Utilities probably won't see a huge earnings benefit out of the nuclear-plant build-out, but they'll get a pop anyway because they're the most obvious choice. The biggest and safest name in the group, by a mile, is Exelon (EXC, news, msgs). It would be a buy around $39 to $41 a share later this year. Others to consider are Scana (SCG, news, msgs), a South Carolina utility company that has hired Shaw Group to build two reactors by 2016, and Constellation Energy (CEG, news, msgs) of Baltimore. Look for prices around $27 and $15, respectively.

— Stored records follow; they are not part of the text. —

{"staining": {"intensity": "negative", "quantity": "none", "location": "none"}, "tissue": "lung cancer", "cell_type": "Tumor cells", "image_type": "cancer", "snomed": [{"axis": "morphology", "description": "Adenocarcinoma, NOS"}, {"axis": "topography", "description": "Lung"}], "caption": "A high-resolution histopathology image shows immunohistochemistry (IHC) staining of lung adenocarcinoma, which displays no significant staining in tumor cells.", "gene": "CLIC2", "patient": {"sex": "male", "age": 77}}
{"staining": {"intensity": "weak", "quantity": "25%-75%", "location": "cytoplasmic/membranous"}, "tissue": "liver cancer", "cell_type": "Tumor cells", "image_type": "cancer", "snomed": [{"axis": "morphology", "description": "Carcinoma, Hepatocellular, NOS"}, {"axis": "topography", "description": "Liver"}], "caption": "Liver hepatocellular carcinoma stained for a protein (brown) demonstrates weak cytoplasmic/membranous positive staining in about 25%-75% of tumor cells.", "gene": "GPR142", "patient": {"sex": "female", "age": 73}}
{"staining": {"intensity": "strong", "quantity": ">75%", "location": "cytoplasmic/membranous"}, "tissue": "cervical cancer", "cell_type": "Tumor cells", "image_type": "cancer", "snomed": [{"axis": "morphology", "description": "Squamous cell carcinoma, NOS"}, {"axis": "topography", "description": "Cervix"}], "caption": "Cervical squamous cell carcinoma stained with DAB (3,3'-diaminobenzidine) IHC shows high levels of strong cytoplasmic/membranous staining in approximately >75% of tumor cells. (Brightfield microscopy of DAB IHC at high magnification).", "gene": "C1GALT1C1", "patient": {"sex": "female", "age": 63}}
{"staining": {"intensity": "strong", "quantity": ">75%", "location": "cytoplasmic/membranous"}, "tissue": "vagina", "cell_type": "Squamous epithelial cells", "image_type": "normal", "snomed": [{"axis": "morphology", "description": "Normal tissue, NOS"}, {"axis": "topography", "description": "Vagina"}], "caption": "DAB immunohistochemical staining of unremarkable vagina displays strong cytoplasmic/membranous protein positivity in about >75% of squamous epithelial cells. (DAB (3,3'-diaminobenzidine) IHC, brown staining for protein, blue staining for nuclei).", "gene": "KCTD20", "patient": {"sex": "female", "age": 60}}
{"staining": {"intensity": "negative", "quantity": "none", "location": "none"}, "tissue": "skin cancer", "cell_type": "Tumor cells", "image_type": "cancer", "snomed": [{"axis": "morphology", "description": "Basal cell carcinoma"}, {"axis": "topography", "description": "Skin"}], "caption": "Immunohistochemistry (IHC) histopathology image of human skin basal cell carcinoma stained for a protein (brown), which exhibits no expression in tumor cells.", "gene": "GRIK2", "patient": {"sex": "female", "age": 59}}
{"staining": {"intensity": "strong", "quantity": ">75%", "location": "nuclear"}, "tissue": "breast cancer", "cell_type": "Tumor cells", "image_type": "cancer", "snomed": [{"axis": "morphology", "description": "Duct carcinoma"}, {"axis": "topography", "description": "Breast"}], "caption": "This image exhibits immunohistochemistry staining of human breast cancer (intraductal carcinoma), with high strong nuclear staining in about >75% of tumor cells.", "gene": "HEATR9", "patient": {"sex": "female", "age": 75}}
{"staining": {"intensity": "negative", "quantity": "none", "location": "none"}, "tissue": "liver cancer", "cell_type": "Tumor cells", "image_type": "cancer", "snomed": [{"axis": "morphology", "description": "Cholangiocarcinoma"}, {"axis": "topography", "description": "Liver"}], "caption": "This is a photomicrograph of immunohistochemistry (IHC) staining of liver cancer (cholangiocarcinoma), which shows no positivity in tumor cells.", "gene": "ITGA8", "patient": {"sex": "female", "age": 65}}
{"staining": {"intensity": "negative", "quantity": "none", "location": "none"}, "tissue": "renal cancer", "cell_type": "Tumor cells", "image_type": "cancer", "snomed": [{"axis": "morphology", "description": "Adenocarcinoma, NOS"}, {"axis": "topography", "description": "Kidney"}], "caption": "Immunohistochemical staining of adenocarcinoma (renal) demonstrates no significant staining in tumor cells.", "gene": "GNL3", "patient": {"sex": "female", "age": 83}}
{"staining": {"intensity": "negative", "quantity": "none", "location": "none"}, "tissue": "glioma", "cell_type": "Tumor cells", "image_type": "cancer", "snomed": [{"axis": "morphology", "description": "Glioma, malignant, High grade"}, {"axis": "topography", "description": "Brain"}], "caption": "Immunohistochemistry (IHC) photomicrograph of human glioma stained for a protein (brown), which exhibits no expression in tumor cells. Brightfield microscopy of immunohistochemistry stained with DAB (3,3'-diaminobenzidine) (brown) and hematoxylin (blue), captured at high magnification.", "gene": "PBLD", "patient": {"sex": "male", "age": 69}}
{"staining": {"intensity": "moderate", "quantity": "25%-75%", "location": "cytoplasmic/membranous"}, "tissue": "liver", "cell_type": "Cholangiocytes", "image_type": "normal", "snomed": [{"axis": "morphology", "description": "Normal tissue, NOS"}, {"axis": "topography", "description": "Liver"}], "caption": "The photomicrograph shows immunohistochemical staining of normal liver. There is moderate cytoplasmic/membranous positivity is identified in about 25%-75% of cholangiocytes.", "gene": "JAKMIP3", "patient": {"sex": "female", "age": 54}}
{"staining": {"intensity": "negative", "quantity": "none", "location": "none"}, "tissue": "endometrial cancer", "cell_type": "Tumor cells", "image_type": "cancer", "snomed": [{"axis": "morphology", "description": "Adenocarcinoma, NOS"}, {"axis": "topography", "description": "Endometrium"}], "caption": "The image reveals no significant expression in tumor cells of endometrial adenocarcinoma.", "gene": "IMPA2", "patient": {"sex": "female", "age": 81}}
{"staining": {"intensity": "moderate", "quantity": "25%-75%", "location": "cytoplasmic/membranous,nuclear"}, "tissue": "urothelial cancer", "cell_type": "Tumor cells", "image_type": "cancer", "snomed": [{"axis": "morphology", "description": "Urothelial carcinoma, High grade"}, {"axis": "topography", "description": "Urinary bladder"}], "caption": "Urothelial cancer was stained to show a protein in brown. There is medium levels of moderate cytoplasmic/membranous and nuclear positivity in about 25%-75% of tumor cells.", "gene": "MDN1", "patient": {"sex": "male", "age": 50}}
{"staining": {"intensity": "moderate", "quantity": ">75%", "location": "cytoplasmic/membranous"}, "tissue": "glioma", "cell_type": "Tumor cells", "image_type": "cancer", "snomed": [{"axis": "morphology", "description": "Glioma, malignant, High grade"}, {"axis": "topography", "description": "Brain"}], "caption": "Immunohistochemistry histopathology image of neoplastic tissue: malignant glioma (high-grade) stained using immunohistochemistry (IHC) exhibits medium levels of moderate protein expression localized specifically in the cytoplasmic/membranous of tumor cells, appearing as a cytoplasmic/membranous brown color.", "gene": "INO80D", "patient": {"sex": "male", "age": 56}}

Another small cap with big potential one day is EnergySolutions (ES, news, msgs), a Utah company that provides nuclear-waste removal, site remediation and decommissioning services. It's profitable and reasonably cheap, and it has several other divisions focused on dealing with toxic waste. It could be bought around $3.50 to $4.50.

It's hard to say definitively how much the new nuclear business will provide to companies because it will be spread out over two decades. But from a purely speculative point of view, you can at least anticipate a power surge for these stocks amid Senate deliberations in the fall by going nuclear over the summer.